To be clear, I want the database for Driver to contain the user_id and all the additional fields (first_name, last_name, profile_picture_path), but when I am interacting with the database via SQLAlchemy I want to be able to enter the User columns in the Driver table I.E.:

driver = Driver(email="[email protected]", first_name="Driver Name"...)

instead of:

user = Users(email="[email protected]"...)
driver = Driver(user_id = user.id, first_name="Driver Name"...)

I see the ladder as repetative and bad practice in terms of using a quality ORM. A quality ORM should handle these common cases with ease. This is not the first time I have been dissapointed by ORM's limited capabilities, especially when handling temporary tables, materialized views, triggers and so on.

Edit: I have tried adding use_existing_column in the db.Column for first_name and last_name.
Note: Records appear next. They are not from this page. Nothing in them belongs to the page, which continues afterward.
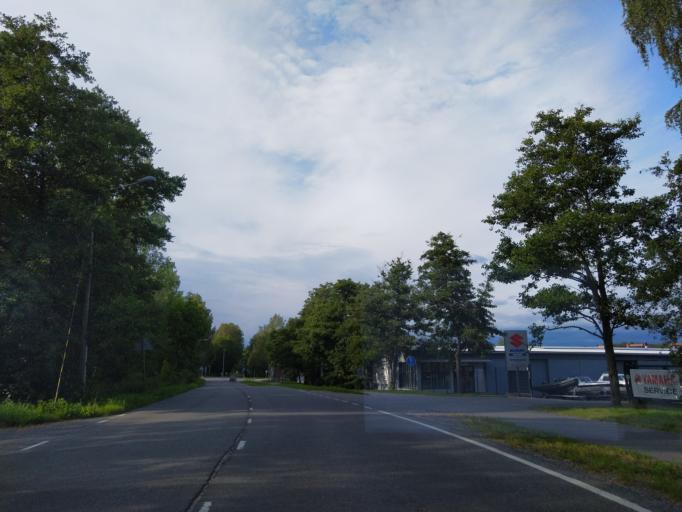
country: FI
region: Varsinais-Suomi
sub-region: Turku
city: Turku
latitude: 60.4254
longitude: 22.2270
I still got the same error.

Edit 2: Here is a sandbox which reproduces the problem.


Solution

  • Try this

    from sqlalchemy import Column, Integer, String, DateTime, ForeignKey
    from sqlalchemy.orm import relationship
    from sqlalchemy.ext.declarative import declarative_base
    
    Base = declarative_base()
    
    class User(Base):
        __tablename__ = 'User'
    
        id = Column(Integer, primary_key=True)
        role = Column(String(20), nullable=False)
        email = Column(String(256), unique=True, nullable=False)
        password = Column(String(256), nullable=False)
        sign_up_date = Column(DateTime, nullable=False)
        archived = Column(Integer, nullable=False, default=0)
    
    class Customer(User):
        __tablename__ = "Customer"
        __mapper_args__ = {'polymorphic_identity': 'customer'}
        
        id = Column(Integer, ForeignKey('User.id'), primary_key=True)
        address = Column(String(256), nullable=False)
        name = Column(String(64), nullable=False)
    
    class Driver(User):
        __tablename__ = "Driver"
        __mapper_args__ = {'polymorphic_identity': 'driver'}
        
        id = Column(Integer, ForeignKey('User.id'), primary_key=True)
        first_name = Column(String(64), nullable=False)
        last_name = Column(String(64), nullable=False)
        profile_picture_path = Column(String(256), nullable=False)
    
    class WarehouseManager(User):
        __tablename__ = "WarehouseManager"
        __mapper_args__ = {'polymorphic_identity': 'warehouse_manager'}
        
        id = Column(Integer, ForeignKey('User.id'), primary_key=True)
        first_name = Column(String(64), nullable=False)
        last_name = Column(String(64), nullable=False)
        profile_picture_path = Column(String(256), nullable=False)
        warehouse_name = Column(String(64), nullable=False)
    

    This way, you have a common User table, and each subtype (Customer, Driver, WarehouseManager) has its own table with additional columns. The __mapper_args__ parameter helps SQLAlchemy to understand the inheritance structure.

    Regarding Marshmallow, you can create separate schemas for each type and use fields.Nested for the common fields:

    from marshmallow import Schema, fields
    
    class UserSchema(Schema):
        id = fields.Integer()
        role = fields.String()
        email = fields.String()
        password = fields.String()
        sign_up_date = fields.DateTime()
        archived = fields.Integer()
    
    class CustomerSchema(UserSchema):
        address = fields.String()
        name = fields.String()
    
    class DriverSchema(UserSchema):
        first_name = fields.String()
        last_name = fields.String()
        profile_picture_path = fields.String()
    
    class WarehouseManagerSchema(UserSchema):
        first_name = fields.String()
        last_name = fields.String()
        profile_picture_path = fields.String()
        warehouse_name = fields.String()
    

    This way, you can use these schemas to serialize and deserialize your objects based on their types.